В день коронования я получил орден Св. Владимира 3-й ст. Я был уже 6-й год полковником и мог надеяться на производство в генерал-майоры, а потому означенная награда меня не удовлетворила. Мой бывший тогда начальник Чевкин, при частых свиданиях со мной, неоднократно рассказывал, что его, несмотря на представления обоих фельдмаршалов Паскевича и Дибича, долго не производили в генерал-майоры. На мое замечание, что он скорее всех своих современников был произведен в генералы, так как в офицерских чинах он состоял всего 9 лет (с 1822 по 1831 г.), Чевкин мне отвечал, что он в 1828 и 1829 гг. был неоднократно представляем обоими фельдмаршалами к производству в генералы за отличие в военных действиях, и так как эти представления не были уважены, то он, потеряв надежду быть когда-либо произведенным, объяснялся об этом с графом (впоследствии с князем) А. И. [
К означенному рассказу он присовокупил, что в 1829 году, когда он привез известие об Адрианопольском мире, он будто бы сам не желал получить генеральского чина, так как до того времени он получал все чины за отличия в сражениях.

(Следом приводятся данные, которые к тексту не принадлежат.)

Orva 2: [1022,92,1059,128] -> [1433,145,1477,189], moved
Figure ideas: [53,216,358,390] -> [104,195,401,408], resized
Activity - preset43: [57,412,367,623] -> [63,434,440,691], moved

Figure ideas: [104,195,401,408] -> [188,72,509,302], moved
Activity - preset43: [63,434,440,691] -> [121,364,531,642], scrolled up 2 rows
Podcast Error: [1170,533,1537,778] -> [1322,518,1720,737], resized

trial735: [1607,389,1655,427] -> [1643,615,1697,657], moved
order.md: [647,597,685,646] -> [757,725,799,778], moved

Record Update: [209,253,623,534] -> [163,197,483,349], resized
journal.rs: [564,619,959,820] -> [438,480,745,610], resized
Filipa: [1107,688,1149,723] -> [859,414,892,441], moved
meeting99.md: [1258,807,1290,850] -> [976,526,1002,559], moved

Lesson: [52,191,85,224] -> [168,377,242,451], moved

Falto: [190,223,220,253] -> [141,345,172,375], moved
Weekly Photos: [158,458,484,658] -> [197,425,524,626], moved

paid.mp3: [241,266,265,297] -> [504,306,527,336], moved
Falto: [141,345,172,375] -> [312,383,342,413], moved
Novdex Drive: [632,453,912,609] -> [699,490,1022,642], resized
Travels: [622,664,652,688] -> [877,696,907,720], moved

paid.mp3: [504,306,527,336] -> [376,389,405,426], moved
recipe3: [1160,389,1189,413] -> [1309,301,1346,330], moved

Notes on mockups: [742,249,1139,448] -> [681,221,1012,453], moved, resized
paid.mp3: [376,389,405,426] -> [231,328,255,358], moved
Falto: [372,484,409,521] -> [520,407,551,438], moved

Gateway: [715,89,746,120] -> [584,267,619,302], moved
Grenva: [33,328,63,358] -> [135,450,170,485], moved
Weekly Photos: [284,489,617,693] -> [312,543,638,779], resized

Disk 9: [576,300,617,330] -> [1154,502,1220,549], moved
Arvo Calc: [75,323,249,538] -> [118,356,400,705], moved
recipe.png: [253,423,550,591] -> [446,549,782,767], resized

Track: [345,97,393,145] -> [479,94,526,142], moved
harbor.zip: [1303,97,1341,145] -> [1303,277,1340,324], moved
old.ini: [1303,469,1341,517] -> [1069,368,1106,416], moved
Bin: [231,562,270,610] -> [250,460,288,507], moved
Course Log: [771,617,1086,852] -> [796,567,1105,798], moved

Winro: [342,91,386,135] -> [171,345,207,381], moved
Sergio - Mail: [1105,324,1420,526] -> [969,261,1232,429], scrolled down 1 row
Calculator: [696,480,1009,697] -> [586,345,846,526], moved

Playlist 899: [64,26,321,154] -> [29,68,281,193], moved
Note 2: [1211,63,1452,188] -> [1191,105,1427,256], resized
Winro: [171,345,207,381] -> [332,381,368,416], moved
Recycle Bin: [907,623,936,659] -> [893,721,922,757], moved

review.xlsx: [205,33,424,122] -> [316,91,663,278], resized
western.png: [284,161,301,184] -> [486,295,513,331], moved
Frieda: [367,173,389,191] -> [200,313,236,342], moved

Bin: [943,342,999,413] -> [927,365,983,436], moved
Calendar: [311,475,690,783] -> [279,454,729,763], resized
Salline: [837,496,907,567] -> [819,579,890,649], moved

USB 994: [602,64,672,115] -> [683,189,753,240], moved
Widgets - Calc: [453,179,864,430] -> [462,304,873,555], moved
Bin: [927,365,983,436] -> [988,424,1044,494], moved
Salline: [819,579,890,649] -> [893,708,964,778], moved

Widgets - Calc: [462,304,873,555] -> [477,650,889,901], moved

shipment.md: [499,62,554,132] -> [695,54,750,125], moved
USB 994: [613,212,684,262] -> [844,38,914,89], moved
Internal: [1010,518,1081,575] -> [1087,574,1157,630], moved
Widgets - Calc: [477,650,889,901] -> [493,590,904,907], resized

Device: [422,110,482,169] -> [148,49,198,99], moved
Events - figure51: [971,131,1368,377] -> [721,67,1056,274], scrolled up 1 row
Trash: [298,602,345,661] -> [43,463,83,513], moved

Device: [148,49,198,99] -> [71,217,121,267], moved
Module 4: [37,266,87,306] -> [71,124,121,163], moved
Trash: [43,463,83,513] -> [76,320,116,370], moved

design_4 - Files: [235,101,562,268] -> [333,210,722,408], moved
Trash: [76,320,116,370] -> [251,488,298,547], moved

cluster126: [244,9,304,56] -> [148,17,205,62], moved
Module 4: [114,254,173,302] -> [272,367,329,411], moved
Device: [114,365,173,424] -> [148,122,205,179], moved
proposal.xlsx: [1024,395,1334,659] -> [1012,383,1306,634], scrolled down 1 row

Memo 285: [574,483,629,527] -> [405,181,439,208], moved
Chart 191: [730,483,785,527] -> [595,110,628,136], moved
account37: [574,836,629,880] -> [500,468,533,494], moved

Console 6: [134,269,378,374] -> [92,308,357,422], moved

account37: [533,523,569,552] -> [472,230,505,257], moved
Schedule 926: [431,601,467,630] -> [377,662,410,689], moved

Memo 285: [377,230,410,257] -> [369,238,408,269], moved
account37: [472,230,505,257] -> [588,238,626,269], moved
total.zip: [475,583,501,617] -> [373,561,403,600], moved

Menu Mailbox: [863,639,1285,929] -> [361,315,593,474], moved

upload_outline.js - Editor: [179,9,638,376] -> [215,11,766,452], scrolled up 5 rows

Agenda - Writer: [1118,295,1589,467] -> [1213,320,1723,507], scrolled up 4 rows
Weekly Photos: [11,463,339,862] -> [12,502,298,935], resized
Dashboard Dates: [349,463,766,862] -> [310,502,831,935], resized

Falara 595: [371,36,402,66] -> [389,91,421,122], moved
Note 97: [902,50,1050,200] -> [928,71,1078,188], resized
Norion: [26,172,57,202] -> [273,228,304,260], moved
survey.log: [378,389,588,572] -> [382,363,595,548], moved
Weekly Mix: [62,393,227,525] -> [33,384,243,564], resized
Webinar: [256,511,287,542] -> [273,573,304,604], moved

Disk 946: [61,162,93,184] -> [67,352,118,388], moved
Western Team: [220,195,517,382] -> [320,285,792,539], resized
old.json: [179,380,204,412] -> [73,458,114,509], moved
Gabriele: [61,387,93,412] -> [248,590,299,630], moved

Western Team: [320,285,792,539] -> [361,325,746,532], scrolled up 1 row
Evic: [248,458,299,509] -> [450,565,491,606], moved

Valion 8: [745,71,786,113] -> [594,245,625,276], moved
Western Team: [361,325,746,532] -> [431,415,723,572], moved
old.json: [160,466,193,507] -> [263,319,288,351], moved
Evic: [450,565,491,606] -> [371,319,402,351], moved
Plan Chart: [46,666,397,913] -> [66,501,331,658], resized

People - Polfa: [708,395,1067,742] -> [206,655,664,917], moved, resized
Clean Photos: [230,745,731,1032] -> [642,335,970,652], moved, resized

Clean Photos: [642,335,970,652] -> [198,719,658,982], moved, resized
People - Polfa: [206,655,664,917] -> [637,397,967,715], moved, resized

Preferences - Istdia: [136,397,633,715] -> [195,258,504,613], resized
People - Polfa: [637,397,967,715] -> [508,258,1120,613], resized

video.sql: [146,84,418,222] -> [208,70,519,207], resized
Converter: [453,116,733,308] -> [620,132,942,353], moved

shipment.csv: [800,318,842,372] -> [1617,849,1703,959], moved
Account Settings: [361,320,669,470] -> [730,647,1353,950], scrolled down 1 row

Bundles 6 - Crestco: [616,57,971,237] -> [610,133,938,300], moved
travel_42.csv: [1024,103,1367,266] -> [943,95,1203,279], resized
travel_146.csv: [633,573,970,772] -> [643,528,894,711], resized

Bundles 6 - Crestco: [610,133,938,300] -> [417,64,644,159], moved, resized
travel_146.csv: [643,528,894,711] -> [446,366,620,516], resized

Впрочем, он за это известие получил вдруг три награды, что едва ли был не первый пример в царствование Николая Павловича, а именно: он получил орден Св. Владимира 3-й ст., 3000 червонцев и назначен флигель-адъютантом. По случаю этого назначения известный остряк князь A. С. Меншиков, бывший в 1854 и 1855 гг. главнокомандующим в Крыму, сказал, что взяли Эзопа ко двору, намекая на то, что Чевкин горбат; когда последний узнал об этом, то заметил, что Эзопа взяли ко двору «pour faire parler les bêtes»[135]
. Чевкин, несмотря на свое чрезмерное трудолюбие, был любезен в обществе, в особенности с дамами и вообще остер и находчив. Расскажу об его находчивости, которую он выказал {более 40 лет спустя после вышерассказанного, а именно} в январе 1872 г. Конс тантин Карлович Грот{586} в 1870 г. был сделан членом Государственного Совета и назначен в Департамент экономии, в котором Чевкин был председателем. Между Чевкиным, привыкшим не обращать внимания на мнения членов департамента, и Гротом было несколько споров по делам. 1 января 1872 г. объявлено Высочайшее повеление о перемещении Грота в департамент законов. Когда Грот, на другой день Нового года, взошел в присутствие Департамента экономии и прощался со своими прежними сочленами, Чевкин подал ему левую руку, вероятно, без всякого намерения. Грот сказал Чевкину:– Я не знал, что вы левша.
На что последний возразил:
– Это только {со вчерашнего дня, так как} вчера у меня отняли правую руку.
Но не подлежит сомнению, что Грот был перемещен по инициативе Чевкина.
Торжественный въезд Царской Фамилии из Петровского дворца{587}
в Москву я видел из окна какого-то дома на Тверской улице; русское дворянство при этом везде не отличилось: представителей его было мало, и те ехали верхом на плохих лошадях и сами были плохо одеты в мундирах, – право ношения которых они получили при выходе в отставку, – довольно потертых.В самый день коронования я был на выходе во дворце. Государь и Государыня прошли мимо собравшихся во дворце с грустными лицами и очень заплаканными глазами. Во время коронования корона упала с головы Императрицы, что принято было за дурное предзнаменование.
Графиня К. П. Клейнмихель была в числе четырех статс-дам, которые прикалывали корону на голове Императрицы; не знаю, почему ее, более чем других трех, обвиняли в том, что корона не была крепко приколота; скипетр во время шествия из дворца в Успенский собор нес наместник Царства Польского князь М. Д. [
Я уже говорил, что дом, в котором я помещался, был на набережной р. Москвы, против дворца, так что я, жена и все жившие у нас видели Государя, когда он выходил в мантии и короне на балкон дворца и кланялся бесчисленной толпе народа, беспрерывно кричавшей оглушительное ура. Везде, где показывался Государь, была бездна народу; толпа цеплялась за колеса и крылья Государева экипажа, и даже некоторые вскакивали на крылья, чтобы, хотя на минуту, взглянуть поближе на обожаемого Монарха.
Я был в числе приглашенных на бал во дворец и на других торжествах и празднествах.
Государь почти ежедневно бывал в Ходынском лагере; Чевкин приказал мне находиться в лагере все время, пока в нем находился Государь, который каждый раз, когда бывал в лагере, проезжал мимо второй водоподъемной башни, у которой я постоянно находился. Государь отвечал на мой поклон, но ни разу не обратился ко мне с каким-либо вопросом и не осматривал ни водоподъемной машины, ни башни. Невольно вспоминал я об его отце, который, конечно, осмотрел бы все водоснабжение.